* **YOUR GOAL**: Return all lines in the data where the string "center" can be found.

* **GIVEN INFORMATION**:
»»
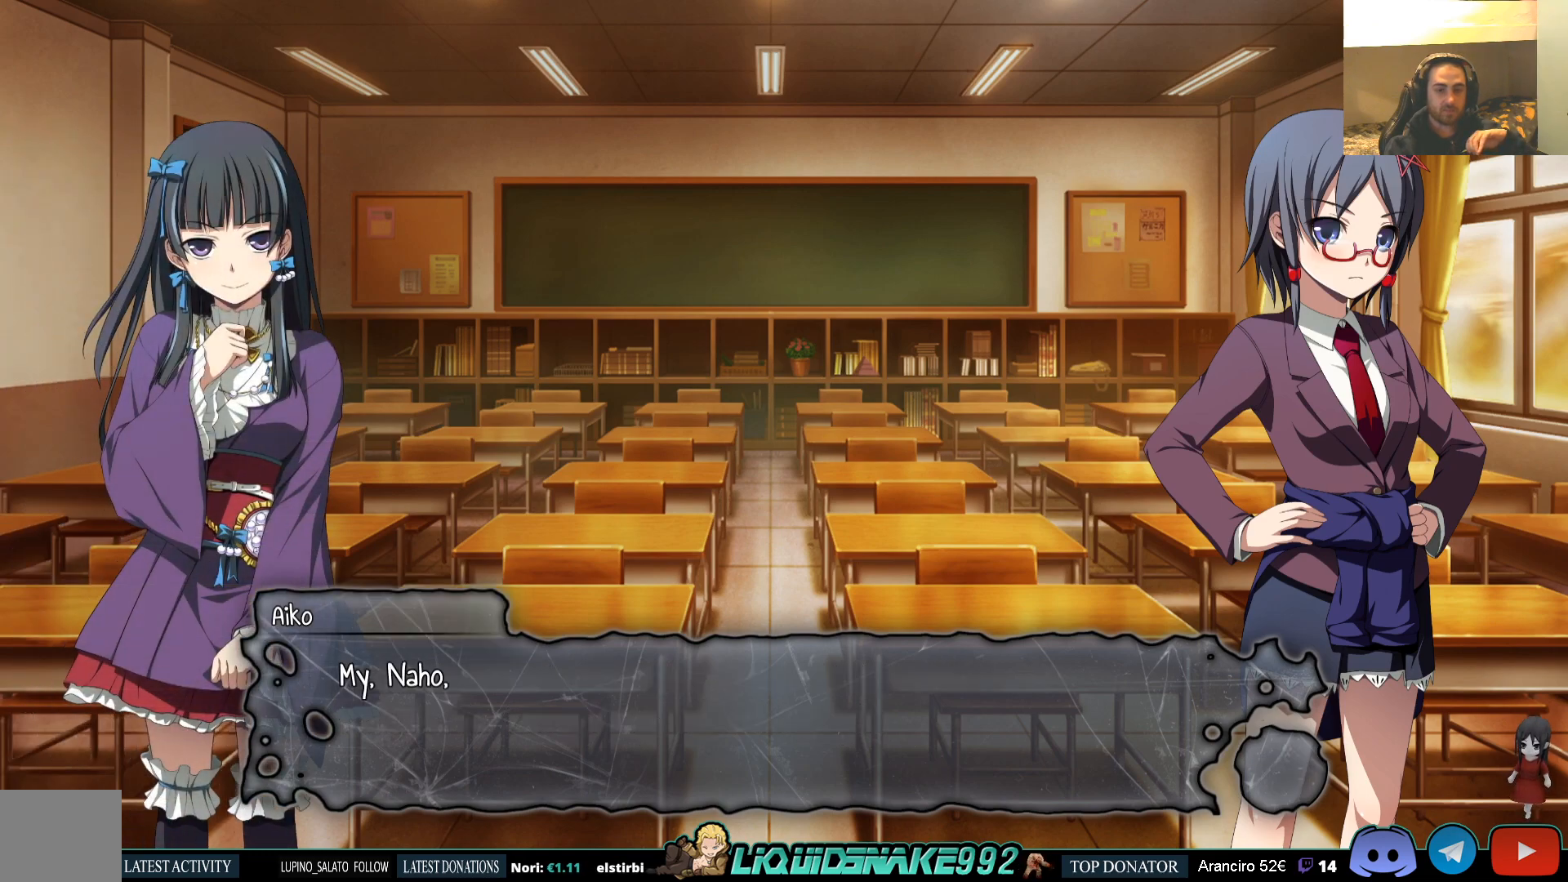
{"buttons": [], "left_stick": "center", "right_stick": "center", "events": [[67, "CROSS", "down"], [133, "CROSS", "up"]]}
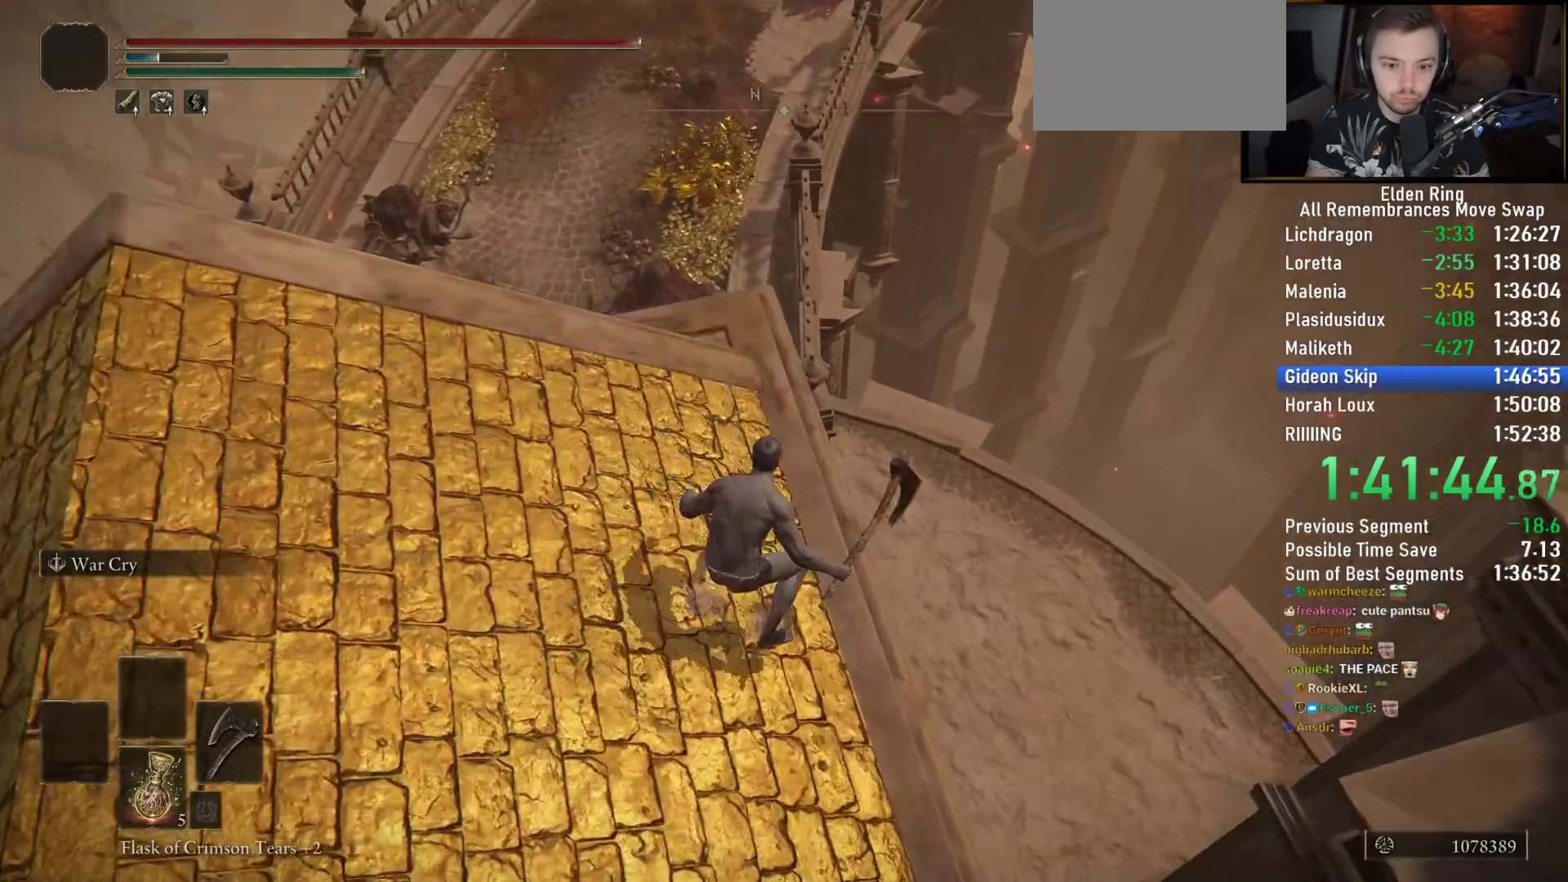
Gameplay with a controller (PlayStation layout); each line is a JSON object with the inputs held at the frame after it (dt_ms = milliseconds from this image to that frame). "button_events" lists button changes between this image and that frame as [ms after this image, input, new state], when the widget could be followed in between (sticks are given only as held states). Not read: L1 R1.
{"dt_ms": 1000, "buttons": ["CIRCLE"], "left_stick": "up", "right_stick": "center", "button_events": []}
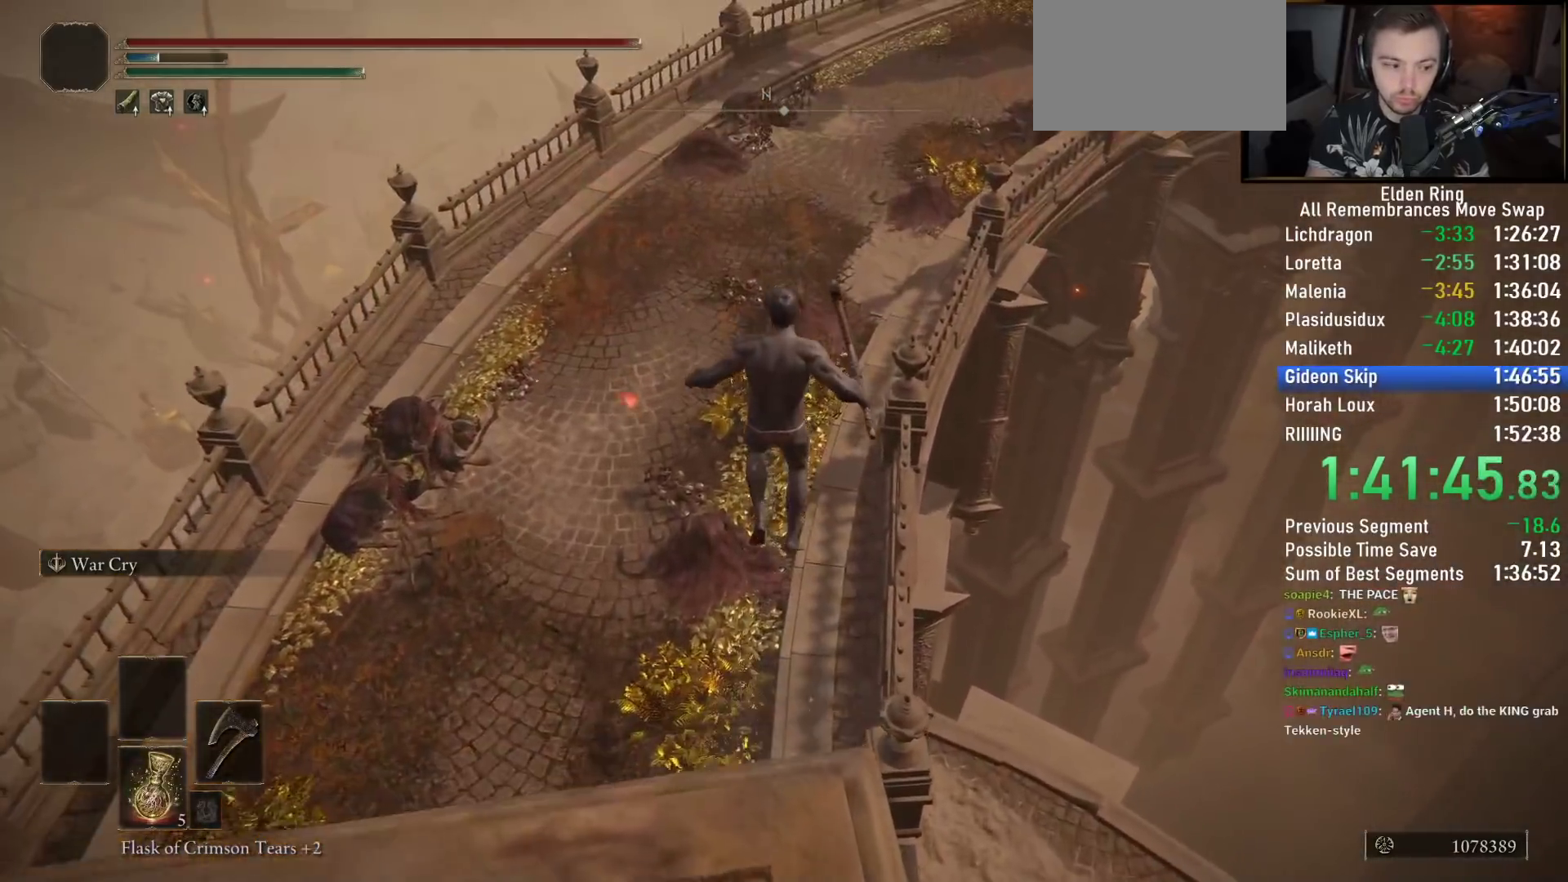
{"dt_ms": 500, "buttons": ["CIRCLE"], "left_stick": "up", "right_stick": "center", "button_events": []}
««
* **FINISHED EXERCISE**:
{"buttons": [], "left_stick": "center", "right_stick": "center", "events": [[67, "CROSS", "down"], [133, "CROSS", "up"]]}
{"dt_ms": 1000, "buttons": ["CIRCLE"], "left_stick": "up", "right_stick": "center", "button_events": []}
{"dt_ms": 500, "buttons": ["CIRCLE"], "left_stick": "up", "right_stick": "center", "button_events": []}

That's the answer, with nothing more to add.